I went ahead and added the Failover Controller role to both namenodes - the good one and the bad one.
After that, I attempted enable the Automatic Failover using the link shown in the screenshot from this post. To do that, however, I needed to first start Zookeeper.
At that point, If I recall correctly, the other namenode was still not active but I then restarted the entire cluster and the automatic failover kicked in, using the other namenode as the active one and leaving the bad namenode in a stopped state.
Created on 11-07-2017 08:01 PM - edited 11-07-2017 08:03 PM
The issue might be related to the below jira which is opened a long back still in open status
https://issues.apache.org/jira/browse/HDFS-3447
as an alternate way to connect to hdfs, go to hdfs-site.xml and get dfs.nameservices and try to connect to hdfs using namespace as follows, it may help you
hdfs://<ClusterName>-ns/<hdfs_path>
Note: I didn't get a chance to explore this... also not sure how it will respond in old cdh version
Created on 11-07-2017 08:24 PM - edited 11-07-2017 08:28 PM
Thank you for your response.
I followed you advice below but I am getting the error below. This is the same error as when I try a plain 'hdfs dfs -ls' command.
root@ip-10-0-0-154:/home/ubuntu/backup/data1# grep -B 1 -A 2 nameservices /var/run/cloudera-scm-agent/process/9908-hdfs-NAMENODE/hdfs-site.xml <property> <name>dfs.nameservices</name> <value>nameservice1</value> </property> ubuntu@ip-10-0-0-154:~/backup/data1$ hdfs dfs -ls hdfs://nameservice1/ 17/11/08 04:29:50 WARN retry.RetryInvocationHandler: Exception while invoking getFileInfo of class ClientNamenodeProtocolTranslatorPB after 1 fail over attempts. Trying to fail over after sleeping for 796ms.
Also, I should mention that when I go to CM, it shows that my one good namenode is in 'standby'. Would it help to try a command like this?
./hdfs haadmin -transitionToActive <nodename>
A second thing is that CM shows Automatic Failover is not enabled but there is a link to 'Enable' (see screenshot). Maybe this is another option to help the standby node get promoted to active?
Created 11-07-2017 08:54 PM
Created 11-07-2017 08:56 PM
I do not know how to check if the "Failover Controller daemon running on the remaining NameNode".
Can you please tell me how to check?
Created 11-07-2017 09:48 PM
Created 11-07-2017 09:55 PM
Created 11-08-2017 08:51 AM
It appears I do not have any nodes with the Failover Controller role. The screenshot below shows the hdfs instances filtered by that role.
Created 11-13-2017 11:27 AM
As noted in the previous reply, I did not have any nodes with the Failover Controller role. Importantly, I also had not enabled Automatic Failover despite running in an HA configuration.

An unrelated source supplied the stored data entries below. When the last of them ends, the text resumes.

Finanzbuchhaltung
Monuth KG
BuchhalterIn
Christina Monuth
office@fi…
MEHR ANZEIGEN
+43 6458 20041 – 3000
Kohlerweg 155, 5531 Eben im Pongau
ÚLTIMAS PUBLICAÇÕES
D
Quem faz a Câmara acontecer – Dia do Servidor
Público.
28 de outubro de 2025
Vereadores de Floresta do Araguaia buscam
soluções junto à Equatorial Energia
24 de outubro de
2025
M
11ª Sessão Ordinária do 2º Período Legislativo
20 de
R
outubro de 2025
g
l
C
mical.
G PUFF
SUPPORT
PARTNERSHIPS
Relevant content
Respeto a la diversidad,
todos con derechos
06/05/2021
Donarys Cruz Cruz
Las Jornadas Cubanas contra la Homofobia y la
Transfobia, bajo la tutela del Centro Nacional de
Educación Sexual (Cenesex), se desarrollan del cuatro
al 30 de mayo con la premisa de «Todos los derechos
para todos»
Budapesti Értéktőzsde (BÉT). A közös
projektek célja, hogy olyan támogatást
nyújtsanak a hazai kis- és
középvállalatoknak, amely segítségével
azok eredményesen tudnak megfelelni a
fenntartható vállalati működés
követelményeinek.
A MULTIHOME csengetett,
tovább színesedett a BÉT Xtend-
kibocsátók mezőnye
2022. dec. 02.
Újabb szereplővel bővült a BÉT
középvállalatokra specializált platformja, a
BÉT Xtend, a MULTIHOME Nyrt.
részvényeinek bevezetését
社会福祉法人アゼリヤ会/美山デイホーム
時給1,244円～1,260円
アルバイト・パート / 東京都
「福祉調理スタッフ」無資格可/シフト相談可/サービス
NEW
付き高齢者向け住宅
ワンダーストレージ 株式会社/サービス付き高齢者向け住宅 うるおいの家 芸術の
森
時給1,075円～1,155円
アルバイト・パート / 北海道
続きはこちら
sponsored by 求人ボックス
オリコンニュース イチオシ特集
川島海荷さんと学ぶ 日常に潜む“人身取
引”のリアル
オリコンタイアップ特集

I went ahead and added the Failover Controller role to both namenodes - the good one and the bad one.
After that, I attempted enable the Automatic Failover using the link shown in the screenshot from this post. To do that, however, I needed to first start Zookeeper.
At that point, If I recall correctly, the other namenode was still not active but I then restarted the entire cluster and the automatic failover kicked in, using the other namenode as the active one and leaving the bad namenode in a stopped state.